When most people found out something strange about him, like his biology, they excused it by saying it was alien. No further questions. But Martha wanted to know why. It was new. It was interesting.
“You must have advanced genetic technology. If you can build time machines and sonic screwdrivers, you must have untangled the Time Lord genome. That’s right, isn’t it?”
He nodded.
“You could manipulate it, change it so you could fight disease, live longer, absorb radiation, anything. Grow another heart just because you could. If that’s how it happened, who knows what you used to look like. You could have been completely unrecognizable.”
Martha was lost in her speculations, not really seeing him anymore. She didn’t notice him look away. “I was,” he said quietly.
***
“How do you switch off?”
“What do you mean?”
“All this stuff, how do you get away from it? You can’t live like this all the time. It would drive somebody mad.”

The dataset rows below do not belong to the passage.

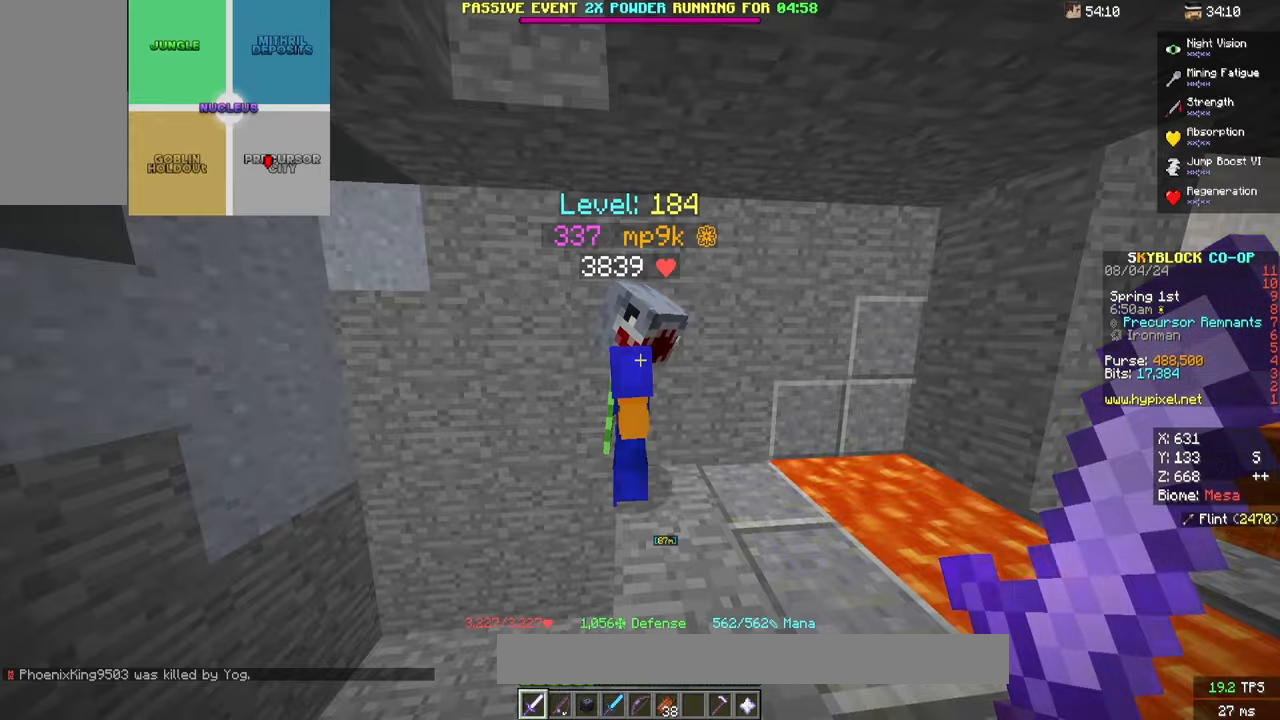
{"keys": [], "mouse": [], "events": []}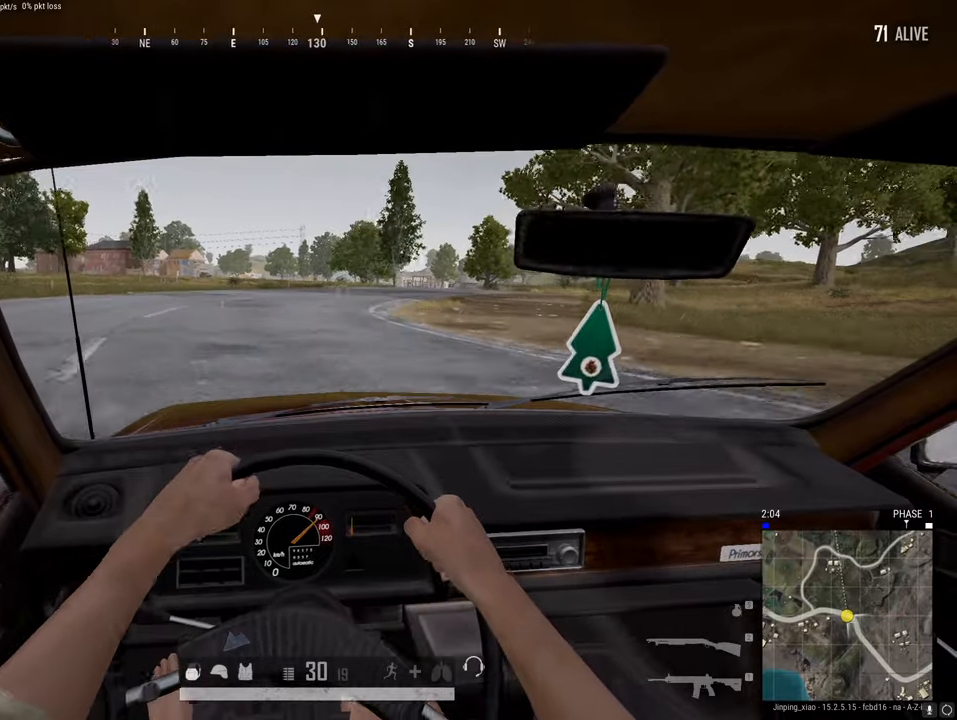
Gameplay with keyboard and mouse; each line is a JSON object with the keys held at the frame after it. "events" lists presses ("down") and releases ("up") of "1", "2", "3", "4", "5", "a", "alt", "c", "caps_lock", "ctrl", "d", "e", "f", "g", "q", "r", "s", "shift", "space", "t", "tab", "v", "w", "x" and "z" between this image and that frame as [ms after this image, input, new state], when the widget could be followed in between. No other keys are recorded. Mouse buttons are not recorded. Not read: mouse_move.
{"keys": ["d", "w"], "events": [[332, "d", "down"]]}
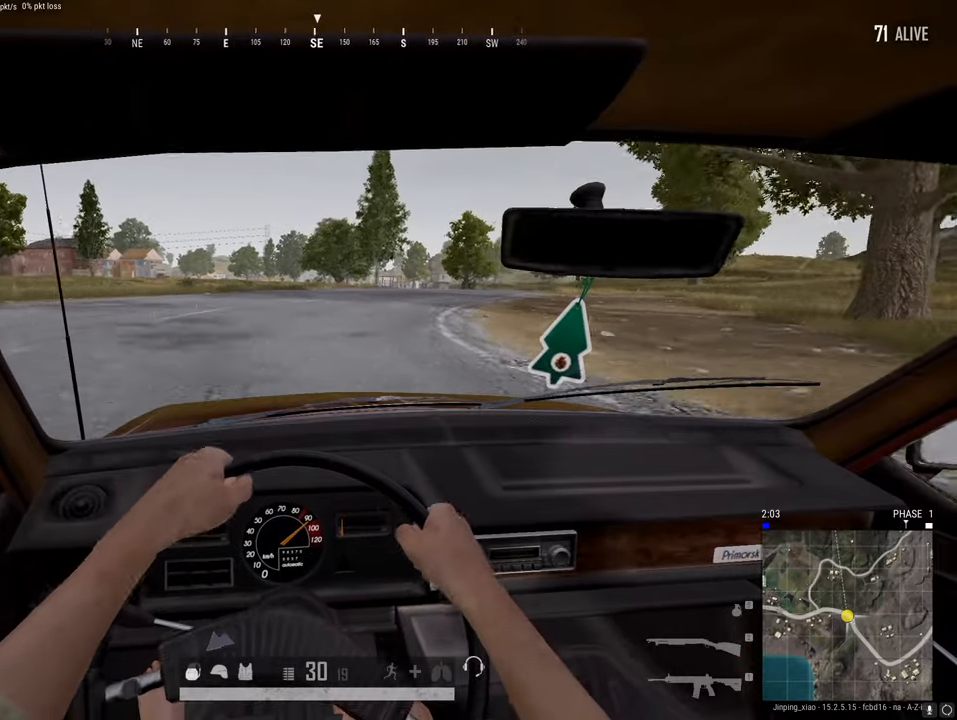
{"keys": ["d", "w"], "events": [[52, "d", "up"], [332, "d", "down"]]}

Donna was always asking about the other side. The people he left behind, the allies he rejected, the enemies he tried to save.
“Do you mean, do I take a sick day? Take a sabbatical and relax on vacation?” He heard the bitter edge in his voice and hated it, but Donna knew better than to let that stop her.
“That’s not what I meant,” she said. “How do you stop feeling responsible for every little thing that happens in the universe?”
“I told you, Donna, I can see it, all the little things wrong with time like pulled threads. How can I ignore it? It’s like trying to ignore the cold when you’re freezing to death.”
“You keep up like this, you’re going to snap one day. And then what? Who saves us when we really need it?” Donna was tall, and with her stiff spine and sharp temper she was almost eye level to him. He met her glare for an instant before losing energy.
“What do you suggest?” he said, defeated. “There are times, Donna, some times when I want it to all go away so I can rest, just for a moment. I get so tired, and I just want to stop running. But what happens if I do that? You’re right; who’ll save you then?”
Donna, knowing she had gotten through to him, let her anger drain away. “I wish I knew. Maybe if you could talk to somebody. I don’t know, Martha maybe, someone who’s travelled with you before.”
He felt his face twist into a smile. “They have their own lives, their own problems. They don’t need me stumbling in and giving the same sob story everyone’s heard already.”
Donna looked lost without an answer. The wonderful thing about her was even when she was out of her depth, she wouldn’t stop trying. “I’m sorry,” she said.
“Yeah.”
He loved their curiosity and their boldness. But sometimes he wished they would remain silent.